EXERCISE DATA =>

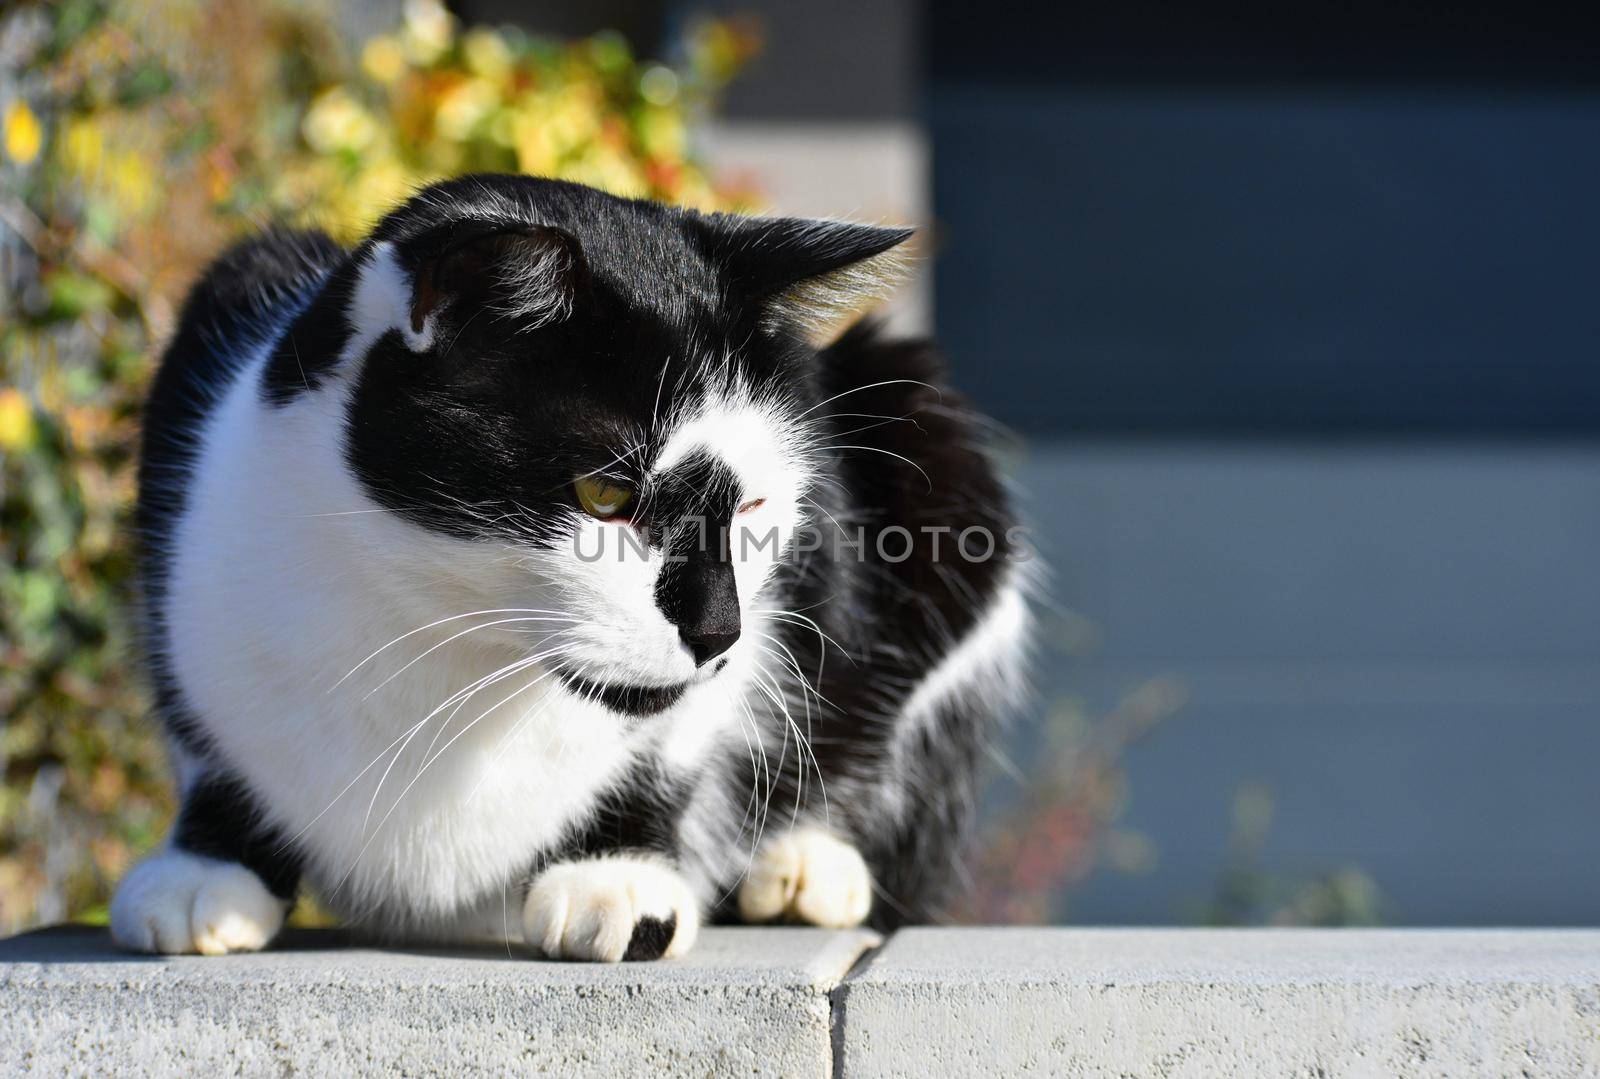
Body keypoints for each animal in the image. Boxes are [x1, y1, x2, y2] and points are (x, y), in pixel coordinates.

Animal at [116, 174, 1036, 960]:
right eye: (604, 493)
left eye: (753, 506)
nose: (718, 631)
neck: (437, 639)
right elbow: (205, 737)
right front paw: (207, 866)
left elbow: (674, 744)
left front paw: (617, 876)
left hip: (930, 433)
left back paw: (807, 865)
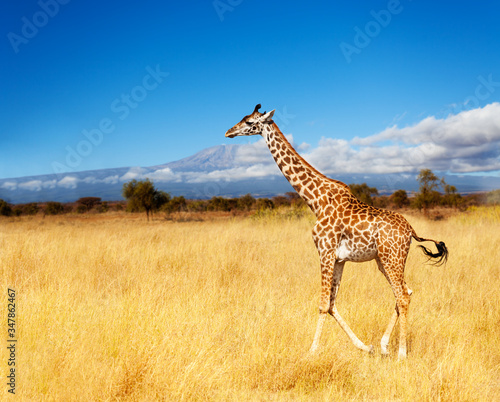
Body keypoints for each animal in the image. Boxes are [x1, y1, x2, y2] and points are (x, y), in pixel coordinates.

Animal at [225, 103, 448, 358]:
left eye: (250, 122)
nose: (229, 132)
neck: (315, 201)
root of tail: (411, 229)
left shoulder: (324, 250)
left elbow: (323, 304)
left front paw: (311, 352)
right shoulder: (339, 258)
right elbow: (332, 304)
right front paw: (365, 346)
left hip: (392, 258)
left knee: (402, 296)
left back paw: (401, 353)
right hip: (384, 260)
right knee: (406, 292)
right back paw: (383, 345)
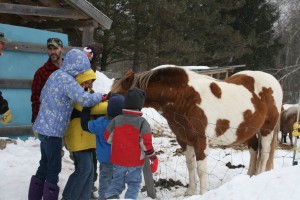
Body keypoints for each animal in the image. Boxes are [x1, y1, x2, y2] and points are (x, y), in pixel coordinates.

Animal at [109, 65, 282, 195]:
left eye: (117, 96)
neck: (184, 98)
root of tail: (274, 82)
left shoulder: (201, 141)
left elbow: (201, 170)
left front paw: (202, 193)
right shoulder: (185, 140)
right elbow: (190, 166)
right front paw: (190, 192)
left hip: (266, 130)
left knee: (264, 155)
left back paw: (259, 175)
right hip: (249, 131)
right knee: (254, 151)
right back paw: (250, 176)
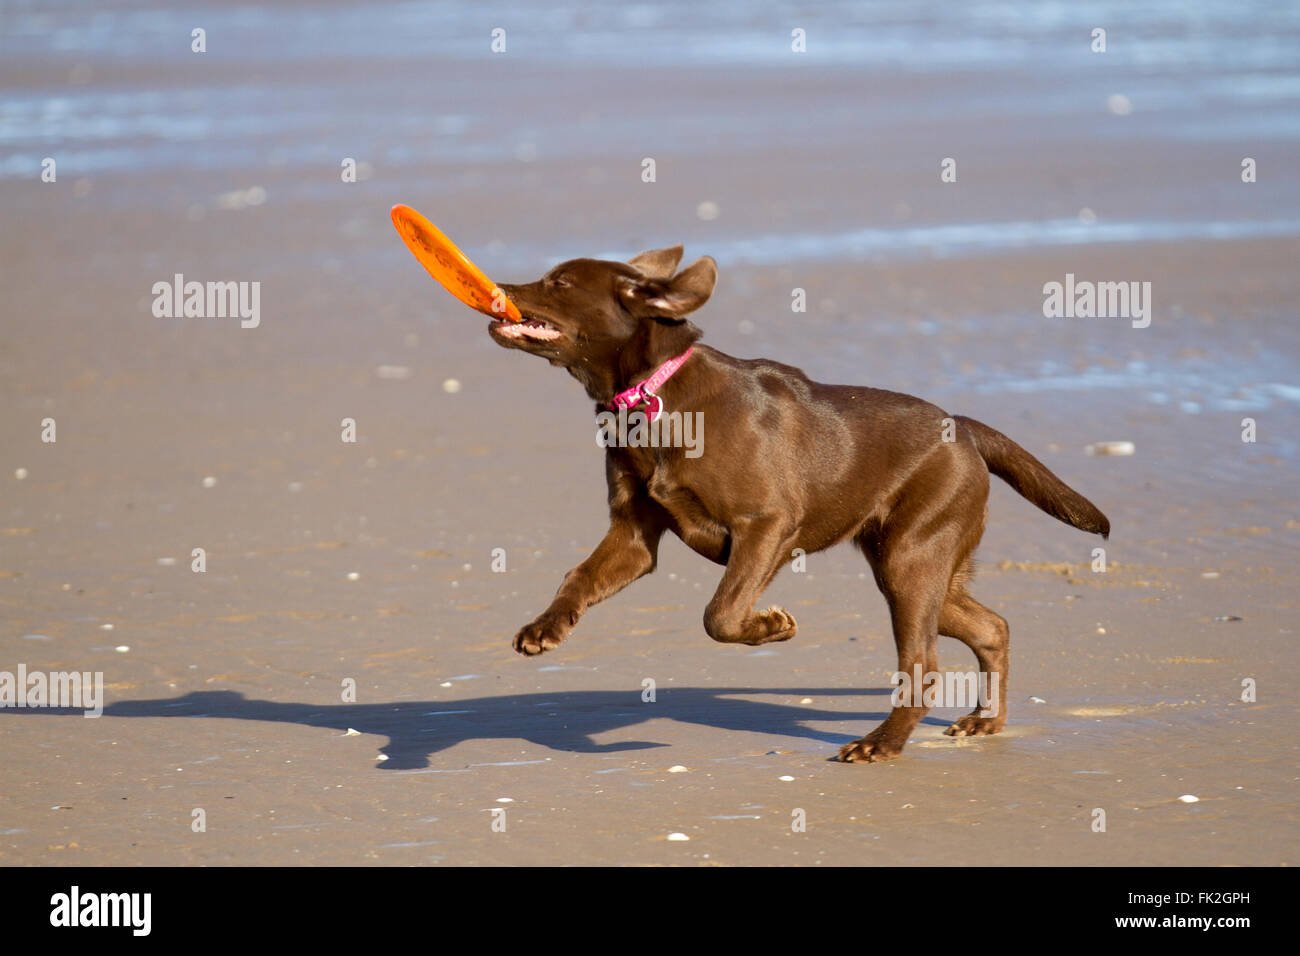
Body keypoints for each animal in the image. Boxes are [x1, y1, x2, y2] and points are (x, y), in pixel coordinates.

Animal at [488, 247, 1107, 764]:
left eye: (559, 282)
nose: (496, 288)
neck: (652, 396)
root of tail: (966, 427)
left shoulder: (766, 524)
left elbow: (721, 613)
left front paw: (770, 626)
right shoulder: (634, 535)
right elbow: (579, 576)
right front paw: (544, 628)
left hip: (912, 559)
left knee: (924, 664)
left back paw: (881, 744)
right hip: (915, 566)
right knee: (992, 627)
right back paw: (984, 722)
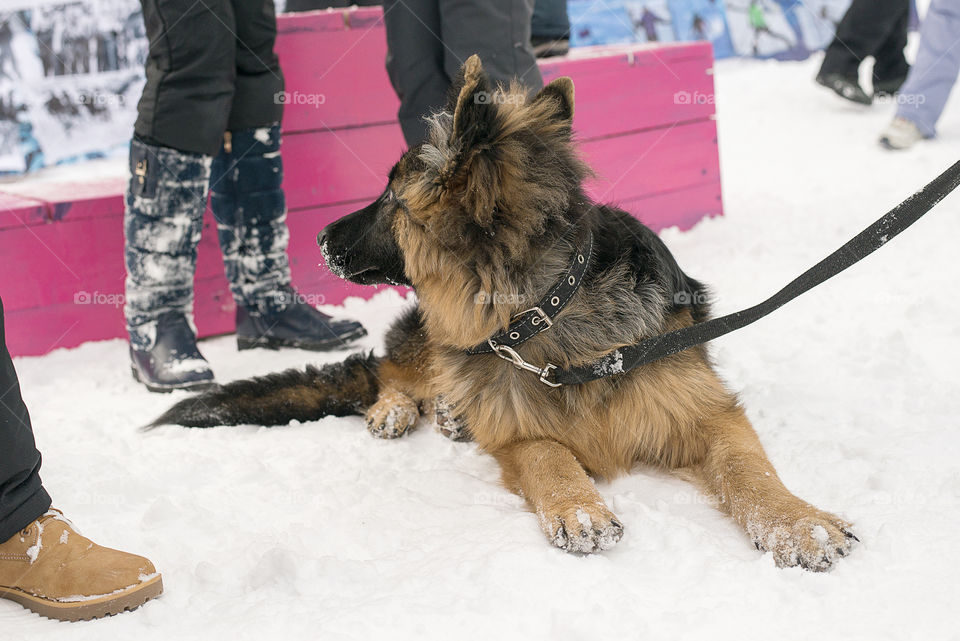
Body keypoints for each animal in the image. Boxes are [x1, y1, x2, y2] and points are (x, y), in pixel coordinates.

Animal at [154, 52, 860, 568]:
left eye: (392, 201)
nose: (320, 238)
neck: (549, 313)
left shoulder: (706, 412)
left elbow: (750, 468)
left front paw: (799, 523)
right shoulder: (517, 432)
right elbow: (549, 455)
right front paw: (578, 507)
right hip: (435, 338)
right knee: (391, 372)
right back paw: (402, 408)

TO DO =>
Tally up the lines in the preceding listing that contain the string "front". Respond with the number and nothing else.

TASK RESPONSE =>
10